# [WHAT IS EXPECTED]
Lines below starting with the line with "Spain All Inclusive Golf Holidays" and going on through the line with "attempt to manage complex server" must be output exactly; the rest of the records must be left out.

Segment Open

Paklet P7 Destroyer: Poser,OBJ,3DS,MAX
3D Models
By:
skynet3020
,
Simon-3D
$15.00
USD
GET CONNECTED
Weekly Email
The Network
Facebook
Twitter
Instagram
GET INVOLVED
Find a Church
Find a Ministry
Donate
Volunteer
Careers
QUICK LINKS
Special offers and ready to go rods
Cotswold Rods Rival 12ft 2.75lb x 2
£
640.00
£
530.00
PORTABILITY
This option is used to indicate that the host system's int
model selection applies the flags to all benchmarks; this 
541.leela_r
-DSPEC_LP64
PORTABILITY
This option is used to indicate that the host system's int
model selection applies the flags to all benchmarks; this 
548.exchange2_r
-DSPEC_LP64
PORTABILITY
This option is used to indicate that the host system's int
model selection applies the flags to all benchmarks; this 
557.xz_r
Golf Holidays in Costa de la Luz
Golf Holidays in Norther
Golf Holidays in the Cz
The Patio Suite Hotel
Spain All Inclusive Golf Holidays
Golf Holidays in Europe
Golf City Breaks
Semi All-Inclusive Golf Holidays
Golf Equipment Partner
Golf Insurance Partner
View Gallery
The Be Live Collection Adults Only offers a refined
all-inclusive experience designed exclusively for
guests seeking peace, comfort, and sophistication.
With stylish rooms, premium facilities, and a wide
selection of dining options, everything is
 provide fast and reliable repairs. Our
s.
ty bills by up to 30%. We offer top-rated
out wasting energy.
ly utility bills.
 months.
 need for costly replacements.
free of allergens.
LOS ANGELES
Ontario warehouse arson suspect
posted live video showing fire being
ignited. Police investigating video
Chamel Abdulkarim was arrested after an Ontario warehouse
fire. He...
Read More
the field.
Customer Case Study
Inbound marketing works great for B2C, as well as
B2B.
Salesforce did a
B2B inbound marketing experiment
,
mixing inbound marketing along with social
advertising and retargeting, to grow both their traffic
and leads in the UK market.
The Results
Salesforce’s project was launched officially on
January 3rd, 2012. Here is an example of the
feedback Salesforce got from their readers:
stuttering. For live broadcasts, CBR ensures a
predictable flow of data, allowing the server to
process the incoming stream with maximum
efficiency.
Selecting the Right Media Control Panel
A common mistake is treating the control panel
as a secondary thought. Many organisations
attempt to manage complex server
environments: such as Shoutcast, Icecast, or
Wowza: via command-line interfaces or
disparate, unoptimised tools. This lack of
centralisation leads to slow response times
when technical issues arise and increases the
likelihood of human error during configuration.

Segment Closed

# [RESPONSE]
Spain All Inclusive Golf Holidays
Golf Holidays in Europe
Golf City Breaks
Semi All-Inclusive Golf Holidays
Golf Equipment Partner
Golf Insurance Partner
View Gallery
The Be Live Collection Adults Only offers a refined
all-inclusive experience designed exclusively for
guests seeking peace, comfort, and sophistication.
With stylish rooms, premium facilities, and a wide
selection of dining options, everything is
 provide fast and reliable repairs. Our
s.
ty bills by up to 30%. We offer top-rated
out wasting energy.
ly utility bills.
 months.
 need for costly replacements.
free of allergens.
LOS ANGELES
Ontario warehouse arson suspect
posted live video showing fire being
ignited. Police investigating video
Chamel Abdulkarim was arrested after an Ontario warehouse
fire. He...
Read More
the field.
Customer Case Study
Inbound marketing works great for B2C, as well as
B2B.
Salesforce did a
B2B inbound marketing experiment
,
mixing inbound marketing along with social
advertising and retargeting, to grow both their traffic
and leads in the UK market.
The Results
Salesforce’s project was launched officially on
January 3rd, 2012. Here is an example of the
feedback Salesforce got from their readers:
stuttering. For live broadcasts, CBR ensures a
predictable flow of data, allowing the server to
process the incoming stream with maximum
efficiency.
Selecting the Right Media Control Panel
A common mistake is treating the control panel
as a secondary thought. Many organisations
attempt to manage complex server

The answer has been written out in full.